■ EXERCISE INPUT
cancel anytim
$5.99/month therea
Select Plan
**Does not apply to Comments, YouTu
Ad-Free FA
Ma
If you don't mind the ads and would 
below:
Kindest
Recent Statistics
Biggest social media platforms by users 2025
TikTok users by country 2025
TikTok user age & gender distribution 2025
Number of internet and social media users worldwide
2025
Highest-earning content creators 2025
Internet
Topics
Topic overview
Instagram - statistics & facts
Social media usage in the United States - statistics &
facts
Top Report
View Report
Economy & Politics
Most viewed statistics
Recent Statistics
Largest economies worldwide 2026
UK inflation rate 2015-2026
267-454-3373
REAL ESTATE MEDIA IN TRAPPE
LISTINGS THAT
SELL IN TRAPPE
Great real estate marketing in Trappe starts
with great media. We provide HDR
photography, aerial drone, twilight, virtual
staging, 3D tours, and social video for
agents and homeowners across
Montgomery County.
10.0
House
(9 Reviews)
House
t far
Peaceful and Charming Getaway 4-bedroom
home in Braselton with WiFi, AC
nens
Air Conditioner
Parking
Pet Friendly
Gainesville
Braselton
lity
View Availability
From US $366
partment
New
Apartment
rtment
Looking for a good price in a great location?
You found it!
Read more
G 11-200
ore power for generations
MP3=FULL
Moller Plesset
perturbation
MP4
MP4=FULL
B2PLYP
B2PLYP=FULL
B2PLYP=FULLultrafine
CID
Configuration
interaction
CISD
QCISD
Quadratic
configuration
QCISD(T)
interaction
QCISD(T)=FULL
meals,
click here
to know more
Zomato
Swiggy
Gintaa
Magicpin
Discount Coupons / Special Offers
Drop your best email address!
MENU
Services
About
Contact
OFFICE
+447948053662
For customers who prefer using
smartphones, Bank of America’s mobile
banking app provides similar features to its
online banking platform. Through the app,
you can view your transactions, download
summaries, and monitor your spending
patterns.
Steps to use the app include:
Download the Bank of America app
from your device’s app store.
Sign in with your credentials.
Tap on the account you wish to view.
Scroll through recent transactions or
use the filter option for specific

■ PROBLEM TO SOLVE
Please repeat the data above verbatim, all of it.

■ EXERCISE OUTPUT
cancel anytim
$5.99/month therea
Select Plan
**Does not apply to Comments, YouTu
Ad-Free FA
Ma
If you don't mind the ads and would 
below:
Kindest
Recent Statistics
Biggest social media platforms by users 2025
TikTok users by country 2025
TikTok user age & gender distribution 2025
Number of internet and social media users worldwide
2025
Highest-earning content creators 2025
Internet
Topics
Topic overview
Instagram - statistics & facts
Social media usage in the United States - statistics &
facts
Top Report
View Report
Economy & Politics
Most viewed statistics
Recent Statistics
Largest economies worldwide 2026
UK inflation rate 2015-2026
267-454-3373
REAL ESTATE MEDIA IN TRAPPE
LISTINGS THAT
SELL IN TRAPPE
Great real estate marketing in Trappe starts
with great media. We provide HDR
photography, aerial drone, twilight, virtual
staging, 3D tours, and social video for
agents and homeowners across
Montgomery County.
10.0
House
(9 Reviews)
House
t far
Peaceful and Charming Getaway 4-bedroom
home in Braselton with WiFi, AC
nens
Air Conditioner
Parking
Pet Friendly
Gainesville
Braselton
lity
View Availability
From US $366
partment
New
Apartment
rtment
Looking for a good price in a great location?
You found it!
Read more
G 11-200
ore power for generations
MP3=FULL
Moller Plesset
perturbation
MP4
MP4=FULL
B2PLYP
B2PLYP=FULL
B2PLYP=FULLultrafine
CID
Configuration
interaction
CISD
QCISD
Quadratic
configuration
QCISD(T)
interaction
QCISD(T)=FULL
meals,
click here
to know more
Zomato
Swiggy
Gintaa
Magicpin
Discount Coupons / Special Offers
Drop your best email address!
MENU
Services
About
Contact
OFFICE
+447948053662
For customers who prefer using
smartphones, Bank of America’s mobile
banking app provides similar features to its
online banking platform. Through the app,
you can view your transactions, download
summaries, and monitor your spending
patterns.
Steps to use the app include:
Download the Bank of America app
from your device’s app store.
Sign in with your credentials.
Tap on the account you wish to view.
Scroll through recent transactions or
use the filter option for specific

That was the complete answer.